As Wolf has captured the spirit of a disgruntled electorate, Schwartz has run as the candidate with experience in state and national legislating.

She has highlighted her years in Washington, where she has built a deep national Rolodex from her time as chief fundraiser for the congressional Democrats’ campaign arm and where she holds a seat on the House Ways and Means Committee.

She has also embraced her relationship with President Obama. One ad boasted of her work supporting the Affordable Care Act. Large 8-by-10-inch mailers show her smiling with the president.

But some Democratic leaders have quietly groused that Schwartz is giving up her congressional seniority, valuable for Pennsylvania, to make a potentially ill-fated bid for governor.

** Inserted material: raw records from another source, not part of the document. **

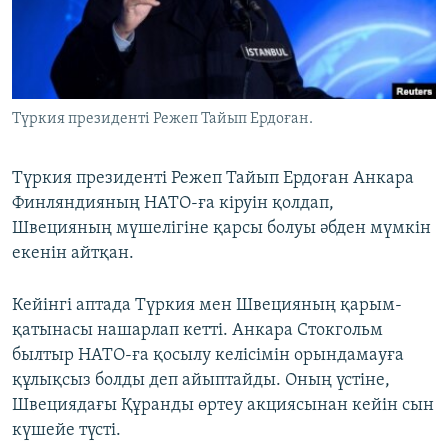
ЖАЗЫЛЫҢЫЗ
Басқа тілдерде
Түркия президенті Режеп Тайып Ердоған.
Түркия президенті Режеп Тайып Ердоған Анкара
Финляндияның НАТО-ға кіруін қолдап,
Швецияның мүшелігіне қарсы болуы әбден мүмкін
екенін айтқан.
Кейінгі аптада Түркия мен Швецияның қарым-
қатынасы нашарлап кетті. Анкара Стокгольм
былтыр НАТО-ға қосылу келісімін орындамауға
құлықсыз болды деп айыптайды. Оның үстіне,
Швециядағы Құранды өртеу акциясынан кейін сын
күшейе түсті.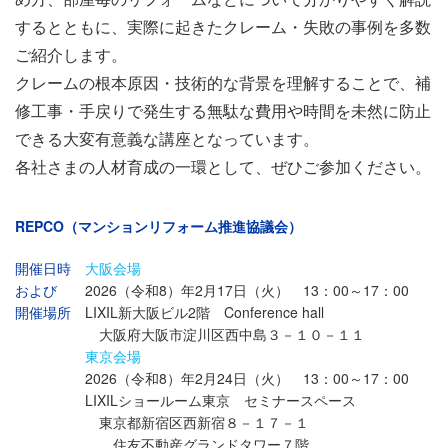
するとともに、実際に起きたクレーム・失敗の事例を多数
ご紹介します。
クレームの根本原因・技術的な背景を理解することで、補
修工事・手戻りで発生する無駄な費用や時間を未然に防止
できる大変有意義な講座となっています。
各社さまの人材育成の一環として、ぜひご参加ください。
REPCO（マンションリフォーム推進協議会）
開催日時
大阪会場
および
2026（令和8）年2月17日（火） 13：00～17：00
開催場所
LIXIL新大阪ビル2階 Conference hall
大阪府大阪市淀川区西中島３－１０－１１
東京会場
2026（令和8）年2月24日（火） 13：00～17：00
LIXILショールーム東京 セミナースペース
東京都新宿区西新宿８－１７－１
住友不動産グランドタワー７階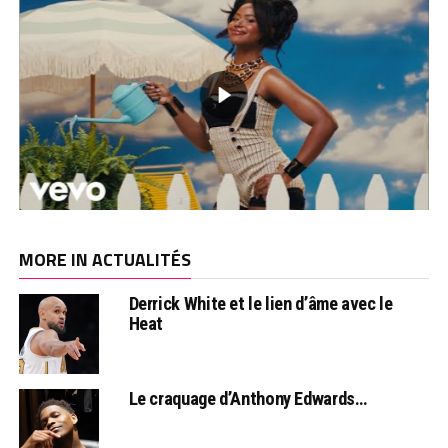
MORE IN ACTUALITÉS
Derrick White et le lien d’âme avec le
Heat
Le craquage d’Anthony Edwards…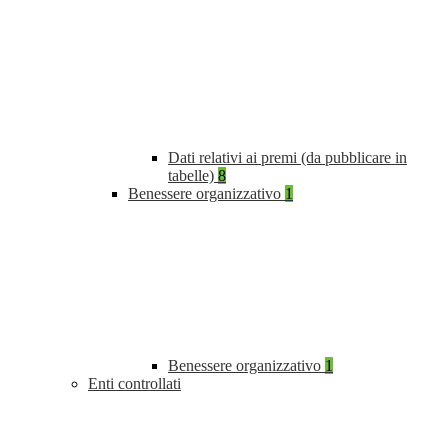
Dati relativi ai premi (da pubblicare in
tabelle)
8
Benessere organizzativo
1
Benessere organizzativo
1
Enti controllati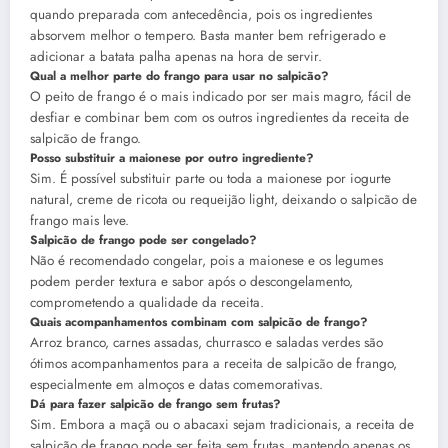
quando preparada com antecedência, pois os ingredientes
absorvem melhor o tempero. Basta manter bem refrigerado e
adicionar a batata palha apenas na hora de servir.
Qual a melhor parte do frango para usar no salpicão?
O peito de frango é o mais indicado por ser mais magro, fácil de
desfiar e combinar bem com os outros ingredientes da receita de
salpicão de frango.
Posso substituir a maionese por outro ingrediente?
Sim. É possível substituir parte ou toda a maionese por iogurte
natural, creme de ricota ou requeijão light, deixando o salpicão de
frango mais leve.
Salpicão de frango pode ser congelado?
Não é recomendado congelar, pois a maionese e os legumes
podem perder textura e sabor após o descongelamento,
comprometendo a qualidade da receita.
Quais acompanhamentos combinam com salpicão de frango?
Arroz branco, carnes assadas, churrasco e saladas verdes são
ótimos acompanhamentos para a receita de salpicão de frango,
especialmente em almoços e datas comemorativas.
Dá para fazer salpicão de frango sem frutas?
Sim. Embora a maçã ou o abacaxi sejam tradicionais, a receita de
salpicão de frango pode ser feita sem frutas, mantendo apenas os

And she has struggled to find her niche politically.

“Her blessing and her curse was that she had a base of people that supported her from one election to the other, but she was never able to expand beyond the supporters she had,” said Alan Kessler, a longtime Pennsylvania fundraiser.

Schwartz has tried to keep things positive on the campaign trail.

When a voter recently asked about her standing in the polls, she laughed nervously and described herself as “within range.”

In an interview, she acknowledged that she doesn’t have the party’s institutional support, but she described the dynamics as her vs. the old boys club in Harrisburg.

She dismissed Wolf as a candidate with “lovely ads” but said voters will realize that they do not know him — unlike her.